Start of Dataset excerpts

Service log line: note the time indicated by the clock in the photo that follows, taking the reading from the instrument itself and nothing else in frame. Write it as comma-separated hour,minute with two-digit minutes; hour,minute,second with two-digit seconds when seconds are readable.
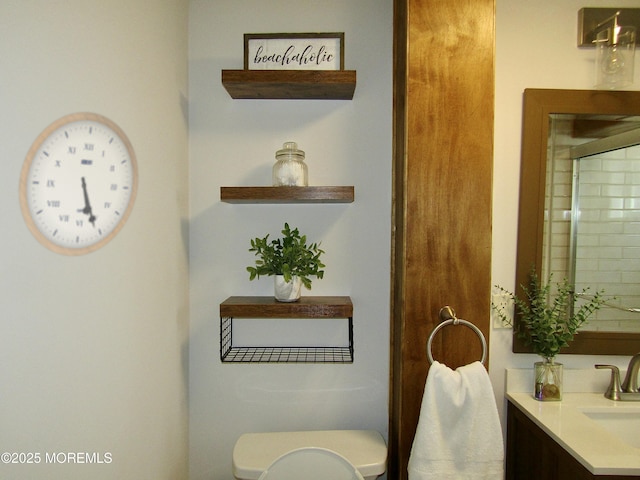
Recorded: 5,26
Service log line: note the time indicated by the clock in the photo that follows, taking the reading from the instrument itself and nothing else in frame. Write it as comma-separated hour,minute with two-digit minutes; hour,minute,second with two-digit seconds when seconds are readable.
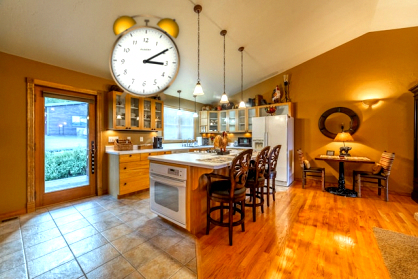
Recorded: 3,10
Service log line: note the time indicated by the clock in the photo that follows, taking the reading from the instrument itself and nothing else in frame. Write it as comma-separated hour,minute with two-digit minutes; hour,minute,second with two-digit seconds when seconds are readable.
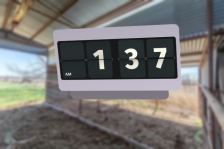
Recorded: 1,37
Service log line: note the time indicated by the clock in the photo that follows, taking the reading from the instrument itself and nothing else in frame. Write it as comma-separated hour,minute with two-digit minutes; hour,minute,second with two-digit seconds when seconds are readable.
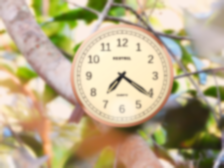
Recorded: 7,21
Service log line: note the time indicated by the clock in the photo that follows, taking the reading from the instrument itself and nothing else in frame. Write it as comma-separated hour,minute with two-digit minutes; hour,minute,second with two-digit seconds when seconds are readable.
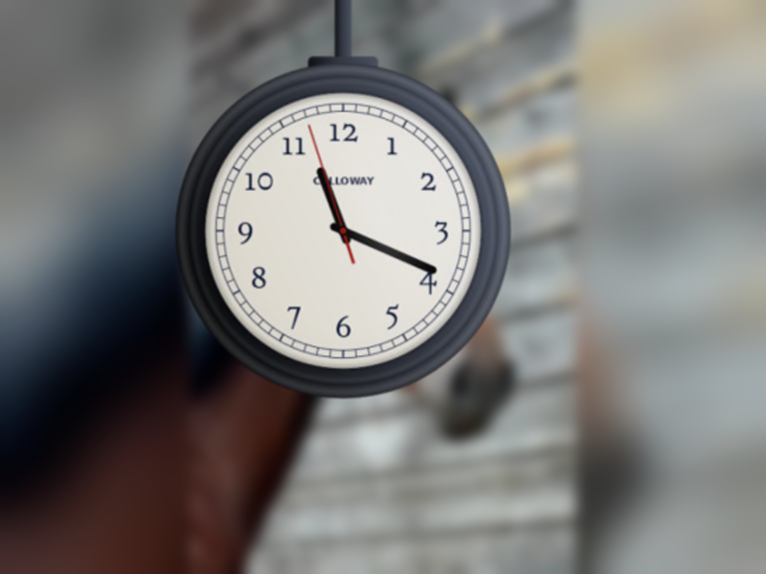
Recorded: 11,18,57
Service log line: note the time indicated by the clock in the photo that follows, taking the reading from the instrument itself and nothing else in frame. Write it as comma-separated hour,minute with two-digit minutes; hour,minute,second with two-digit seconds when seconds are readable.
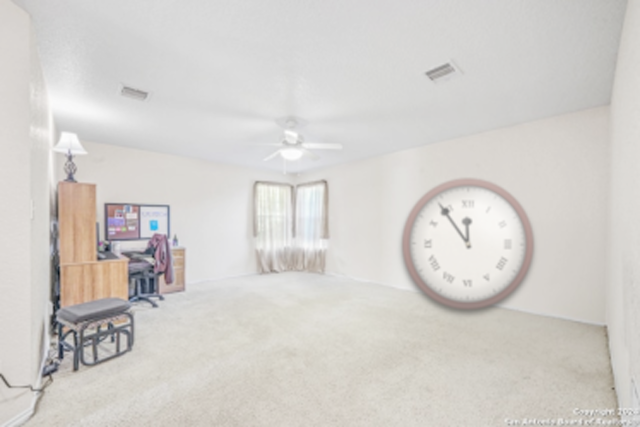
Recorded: 11,54
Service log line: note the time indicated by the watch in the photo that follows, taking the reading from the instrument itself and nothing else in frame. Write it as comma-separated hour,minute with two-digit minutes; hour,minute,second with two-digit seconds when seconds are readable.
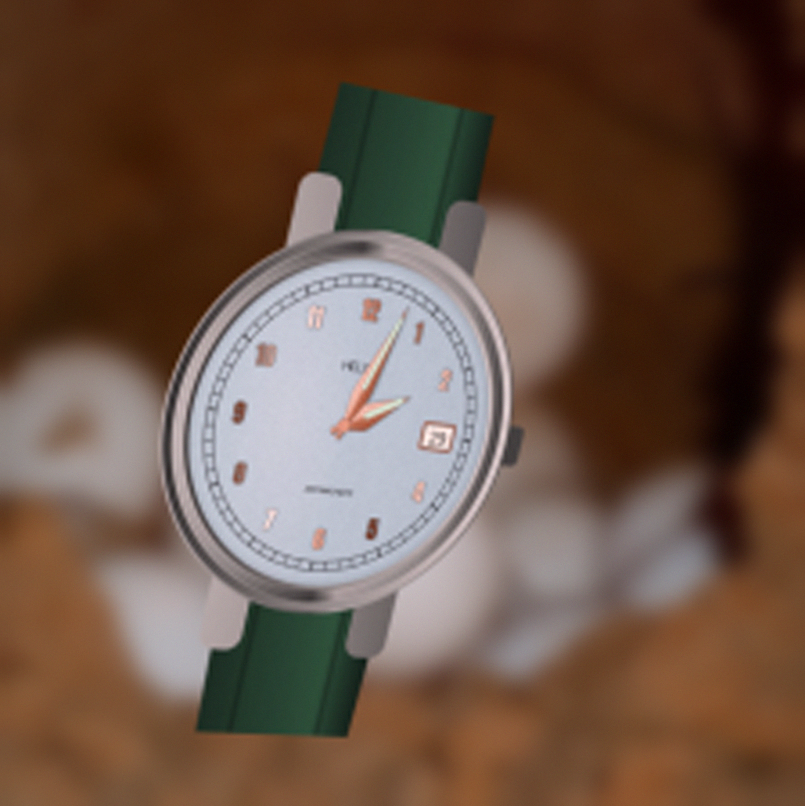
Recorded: 2,03
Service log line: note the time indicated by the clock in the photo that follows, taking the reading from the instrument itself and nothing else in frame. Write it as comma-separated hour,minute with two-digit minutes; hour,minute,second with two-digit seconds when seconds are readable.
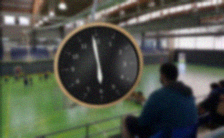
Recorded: 5,59
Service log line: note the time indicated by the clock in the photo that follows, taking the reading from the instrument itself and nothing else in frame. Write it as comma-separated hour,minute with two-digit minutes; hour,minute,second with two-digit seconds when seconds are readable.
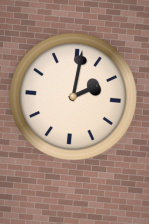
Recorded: 2,01
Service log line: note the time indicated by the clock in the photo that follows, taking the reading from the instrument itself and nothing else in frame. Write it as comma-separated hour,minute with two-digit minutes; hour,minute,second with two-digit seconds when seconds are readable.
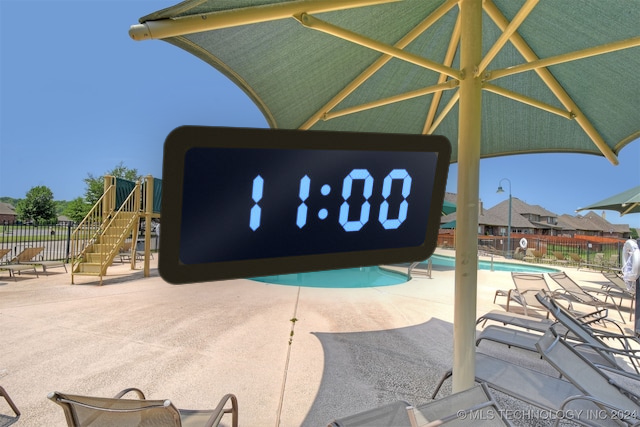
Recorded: 11,00
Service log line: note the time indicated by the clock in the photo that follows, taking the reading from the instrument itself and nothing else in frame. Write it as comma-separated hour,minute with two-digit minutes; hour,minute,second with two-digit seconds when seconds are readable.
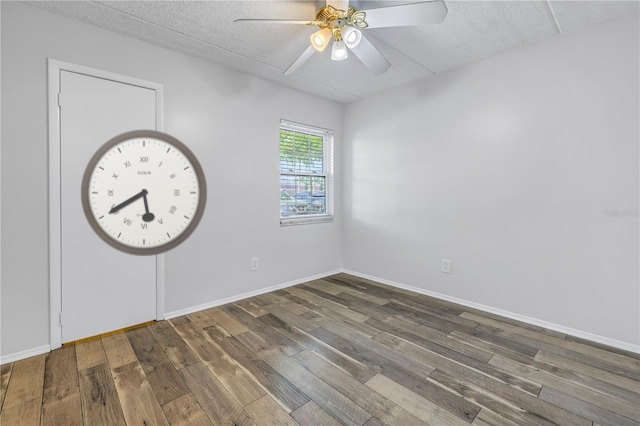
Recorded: 5,40
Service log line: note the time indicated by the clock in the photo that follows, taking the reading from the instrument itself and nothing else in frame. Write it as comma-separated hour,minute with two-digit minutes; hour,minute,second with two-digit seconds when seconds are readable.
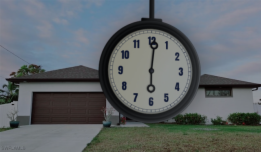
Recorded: 6,01
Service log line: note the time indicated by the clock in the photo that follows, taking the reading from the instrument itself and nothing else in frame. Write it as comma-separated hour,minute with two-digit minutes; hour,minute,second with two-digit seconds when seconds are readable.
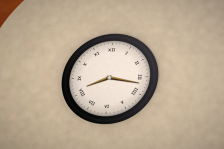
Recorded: 8,17
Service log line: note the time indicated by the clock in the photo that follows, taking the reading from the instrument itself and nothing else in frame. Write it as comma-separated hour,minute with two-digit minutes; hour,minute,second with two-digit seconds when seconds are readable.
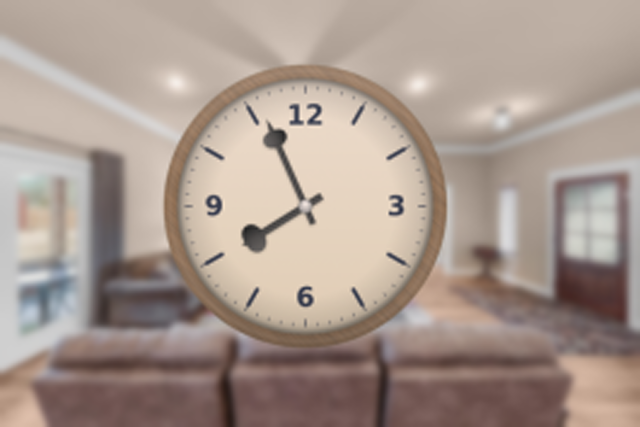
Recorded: 7,56
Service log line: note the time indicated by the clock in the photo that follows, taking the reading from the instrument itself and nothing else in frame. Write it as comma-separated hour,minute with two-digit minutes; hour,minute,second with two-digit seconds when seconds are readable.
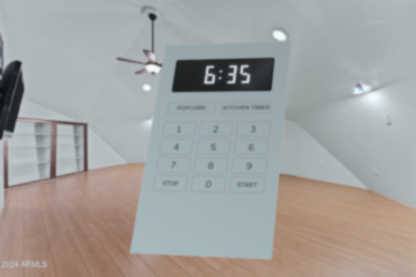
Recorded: 6,35
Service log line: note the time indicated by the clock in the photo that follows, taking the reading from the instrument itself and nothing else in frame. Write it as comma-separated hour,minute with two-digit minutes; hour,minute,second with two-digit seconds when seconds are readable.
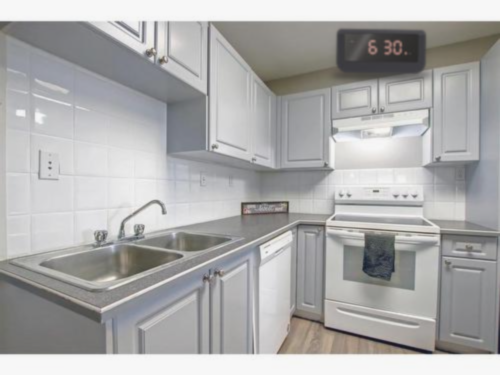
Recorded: 6,30
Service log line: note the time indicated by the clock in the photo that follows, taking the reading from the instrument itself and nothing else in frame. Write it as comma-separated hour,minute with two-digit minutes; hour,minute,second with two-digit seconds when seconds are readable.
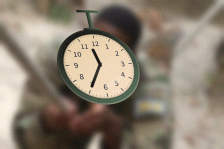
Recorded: 11,35
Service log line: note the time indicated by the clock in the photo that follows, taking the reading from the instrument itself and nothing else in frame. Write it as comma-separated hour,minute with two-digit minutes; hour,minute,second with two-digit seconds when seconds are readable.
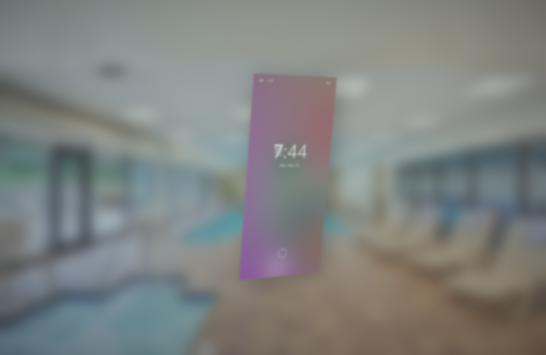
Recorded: 7,44
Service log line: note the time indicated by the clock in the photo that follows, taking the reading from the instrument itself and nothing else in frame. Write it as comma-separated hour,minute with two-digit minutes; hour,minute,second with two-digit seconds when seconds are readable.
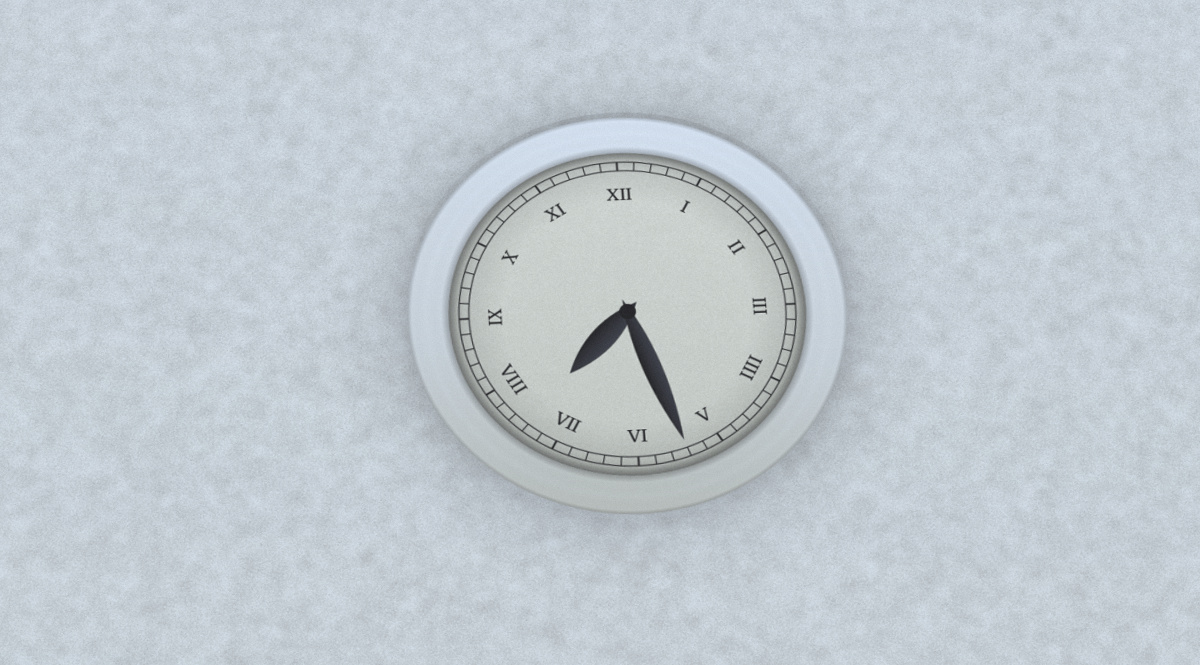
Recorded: 7,27
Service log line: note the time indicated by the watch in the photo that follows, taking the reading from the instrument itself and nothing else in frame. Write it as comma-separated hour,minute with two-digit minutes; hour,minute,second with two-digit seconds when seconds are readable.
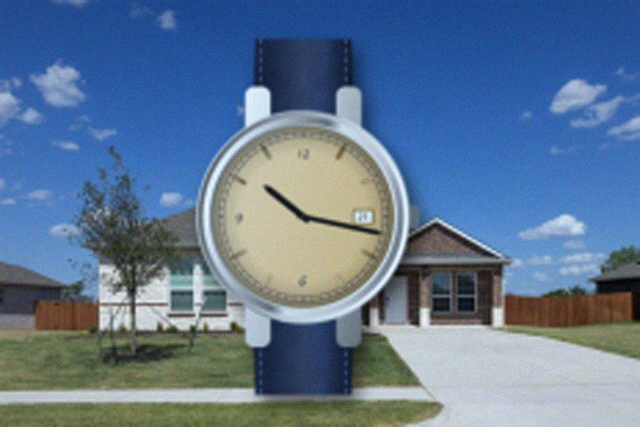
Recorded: 10,17
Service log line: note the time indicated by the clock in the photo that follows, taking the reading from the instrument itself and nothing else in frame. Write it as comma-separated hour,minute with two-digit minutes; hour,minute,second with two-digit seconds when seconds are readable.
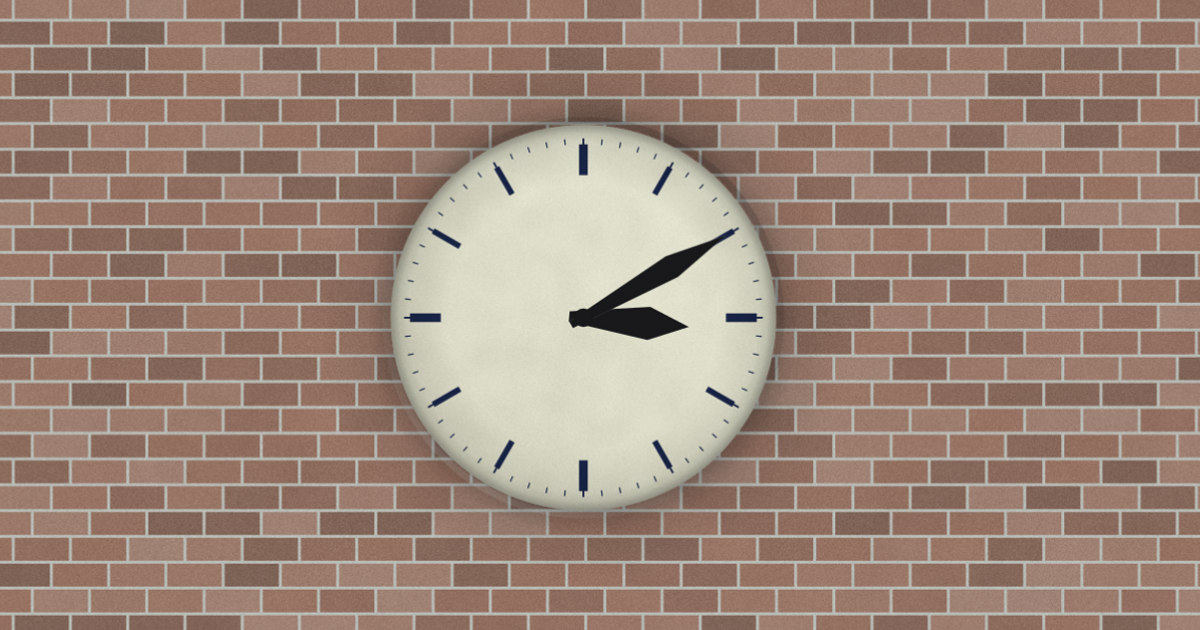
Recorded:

End of Dataset excerpts

Problem requirements:
Revise the records above by replacing "Recorded" with "Logged" throughout, leaving everything else unchanged and the pictures out of your answer.

Answer in full:
Service log line: note the time indicated by the clock in the photo that follows, taking the reading from the instrument itself and nothing else in frame. Write it as comma-separated hour,minute with two-digit minutes; hour,minute,second with two-digit seconds when seconds are readable.
Logged: 5,26
Service log line: note the time indicated by the clock in the photo that follows, taking the reading from the instrument itself and nothing else in frame. Write it as comma-separated hour,minute with two-digit minutes; hour,minute,second with two-digit seconds when seconds are readable.
Logged: 3,10
Service log line: note the time indicated by the clock in the photo that follows, taking the reading from the instrument itself and nothing else in frame. Write it as comma-separated hour,minute with two-digit minutes; hour,minute,second with two-digit seconds when seconds are readable.
Logged: 1,37
Service log line: note the time indicated by the clock in the photo that follows, taking the reading from the instrument itself and nothing else in frame. Write it as comma-separated hour,minute with two-digit minutes; hour,minute,second with two-digit seconds when seconds are readable.
Logged: 7,21
Service log line: note the time indicated by the clock in the photo that follows, taking the reading from the instrument itself and nothing else in frame. Write it as comma-separated hour,minute with two-digit minutes; hour,minute,second with two-digit seconds when seconds are readable.
Logged: 11,18,57
Service log line: note the time indicated by the clock in the photo that follows, taking the reading from the instrument itself and nothing else in frame. Write it as comma-separated hour,minute with two-digit minutes; hour,minute,second with two-digit seconds when seconds are readable.
Logged: 11,54
Service log line: note the time indicated by the watch in the photo that follows, taking the reading from the instrument itself and nothing else in frame. Write it as comma-separated hour,minute with two-digit minutes; hour,minute,second with two-digit seconds when seconds are readable.
Logged: 2,03
Service log line: note the time indicated by the clock in the photo that follows, taking the reading from the instrument itself and nothing else in frame. Write it as comma-separated hour,minute with two-digit minutes; hour,minute,second with two-digit seconds when seconds are readable.
Logged: 5,59
Service log line: note the time indicated by the clock in the photo that follows, taking the reading from the instrument itself and nothing else in frame. Write it as comma-separated hour,minute with two-digit minutes; hour,minute,second with two-digit seconds when seconds are readable.
Logged: 2,01
Service log line: note the time indicated by the clock in the photo that follows, taking the reading from the instrument itself and nothing else in frame. Write it as comma-separated hour,minute with two-digit minutes; hour,minute,second with two-digit seconds when seconds are readable.
Logged: 11,00
Service log line: note the time indicated by the clock in the photo that follows, taking the reading from the instrument itself and nothing else in frame. Write it as comma-separated hour,minute with two-digit minutes; hour,minute,second with two-digit seconds when seconds are readable.
Logged: 5,40
Service log line: note the time indicated by the clock in the photo that follows, taking the reading from the instrument itself and nothing else in frame. Write it as comma-separated hour,minute with two-digit minutes; hour,minute,second with two-digit seconds when seconds are readable.
Logged: 6,01
Service log line: note the time indicated by the clock in the photo that follows, taking the reading from the instrument itself and nothing else in frame. Write it as comma-separated hour,minute with two-digit minutes; hour,minute,second with two-digit seconds when seconds are readable.
Logged: 8,17
Service log line: note the time indicated by the clock in the photo that follows, taking the reading from the instrument itself and nothing else in frame. Write it as comma-separated hour,minute with two-digit minutes; hour,minute,second with two-digit seconds when seconds are readable.
Logged: 7,56
Service log line: note the time indicated by the clock in the photo that follows, taking the reading from the instrument itself and nothing else in frame. Write it as comma-separated hour,minute with two-digit minutes; hour,minute,second with two-digit seconds when seconds are readable.
Logged: 6,35
Service log line: note the time indicated by the clock in the photo that follows, taking the reading from the instrument itself and nothing else in frame. Write it as comma-separated hour,minute with two-digit minutes; hour,minute,second with two-digit seconds when seconds are readable.
Logged: 6,30
Service log line: note the time indicated by the clock in the photo that follows, taking the reading from the instrument itself and nothing else in frame. Write it as comma-separated hour,minute with two-digit minutes; hour,minute,second with two-digit seconds when seconds are readable.
Logged: 11,35
Service log line: note the time indicated by the clock in the photo that follows, taking the reading from the instrument itself and nothing else in frame. Write it as comma-separated hour,minute with two-digit minutes; hour,minute,second with two-digit seconds when seconds are readable.
Logged: 7,44
Service log line: note the time indicated by the clock in the photo that follows, taking the reading from the instrument itself and nothing else in frame. Write it as comma-separated hour,minute with two-digit minutes; hour,minute,second with two-digit seconds when seconds are readable.
Logged: 7,27
Service log line: note the time indicated by the watch in the photo that follows, taking the reading from the instrument itself and nothing else in frame. Write it as comma-separated hour,minute with two-digit minutes; hour,minute,second with two-digit seconds when seconds are readable.
Logged: 10,17
Service log line: note the time indicated by the clock in the photo that follows, taking the reading from the instrument itself and nothing else in frame. Write it as comma-separated hour,minute with two-digit minutes; hour,minute,second with two-digit seconds when seconds are readable.
Logged:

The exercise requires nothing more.